* [EXERCISE MATERIALS]:
────────────────

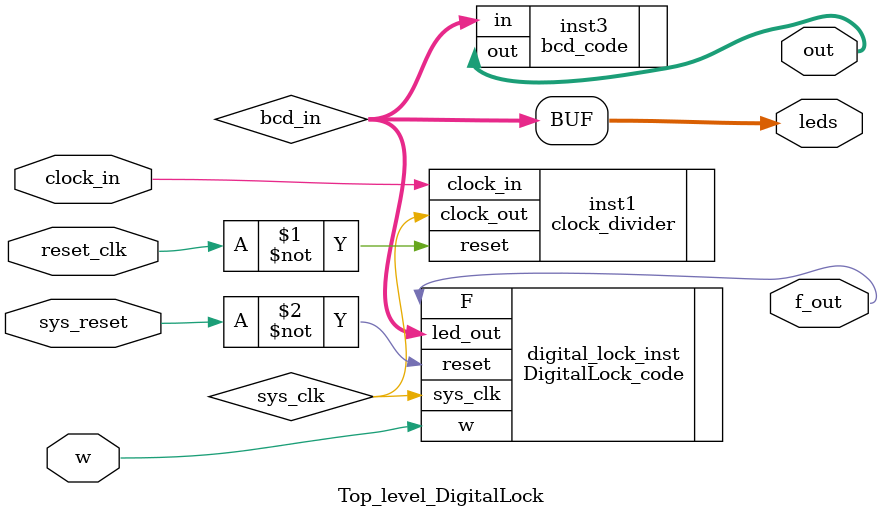
<source format=v>
module Top_level_DigitalLock (
	
input clock_in,
input sys_reset,
input reset_clk,
input w,
output f_out,
output [6:0] out,
output [3:0] leds);

wire sys_clk;
wire [3:0] bcd_in;

assign leds = bcd_in;


clock_divider  inst1 (
	.clock_in  (clock_in),
	.reset   (~reset_clk),
	.clock_out (sys_clk));
	
DigitalLock_code digital_lock_inst (
	.sys_clk (sys_clk),
	.reset   (~sys_reset),
	.w       (w),
	.F       (f_out),
	.led_out   (bcd_in)
);

bcd_code inst3 
(	.in(bcd_in),
	.out(out)
);

endmodule 
</source>
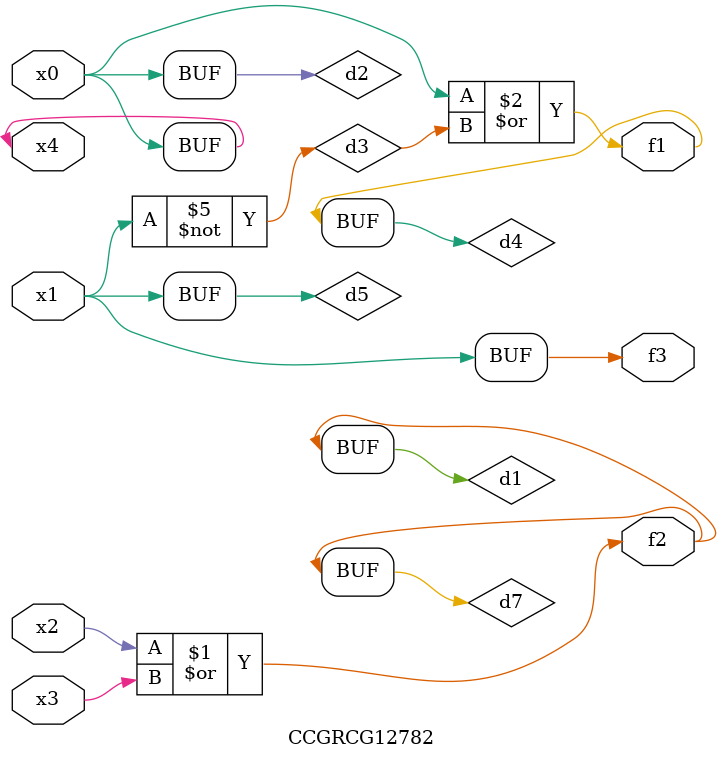
<source format=v>
module CCGRCG12782(
	input x0, x1, x2, x3, x4,
	output f1, f2, f3
);

	wire d1, d2, d3, d4, d5, d6, d7;

	or (d1, x2, x3);
	buf (d2, x0, x4);
	not (d3, x1);
	or (d4, d2, d3);
	not (d5, d3);
	nand (d6, d1, d3);
	or (d7, d1);
	assign f1 = d4;
	assign f2 = d7;
	assign f3 = d5;
endmodule

</source>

────────────────

* [YOUR INSTRUCTIONS]: Retype the listing exactly. Leave out its pictures.

* [ANSWER FOR THE TASK]:
<source format=v>
module Top_level_DigitalLock (
	
input clock_in,
input sys_reset,
input reset_clk,
input w,
output f_out,
output [6:0] out,
output [3:0] leds);

wire sys_clk;
wire [3:0] bcd_in;

assign leds = bcd_in;


clock_divider  inst1 (
	.clock_in  (clock_in),
	.reset   (~reset_clk),
	.clock_out (sys_clk));
	
DigitalLock_code digital_lock_inst (
	.sys_clk (sys_clk),
	.reset   (~sys_reset),
	.w       (w),
	.F       (f_out),
	.led_out   (bcd_in)
);

bcd_code inst3 
(	.in(bcd_in),
	.out(out)
);

endmodule 
</source>
<source format=v>
module CCGRCG12782(
	input x0, x1, x2, x3, x4,
	output f1, f2, f3
);

	wire d1, d2, d3, d4, d5, d6, d7;

	or (d1, x2, x3);
	buf (d2, x0, x4);
	not (d3, x1);
	or (d4, d2, d3);
	not (d5, d3);
	nand (d6, d1, d3);
	or (d7, d1);
	assign f1 = d4;
	assign f2 = d7;
	assign f3 = d5;
endmodule

</source>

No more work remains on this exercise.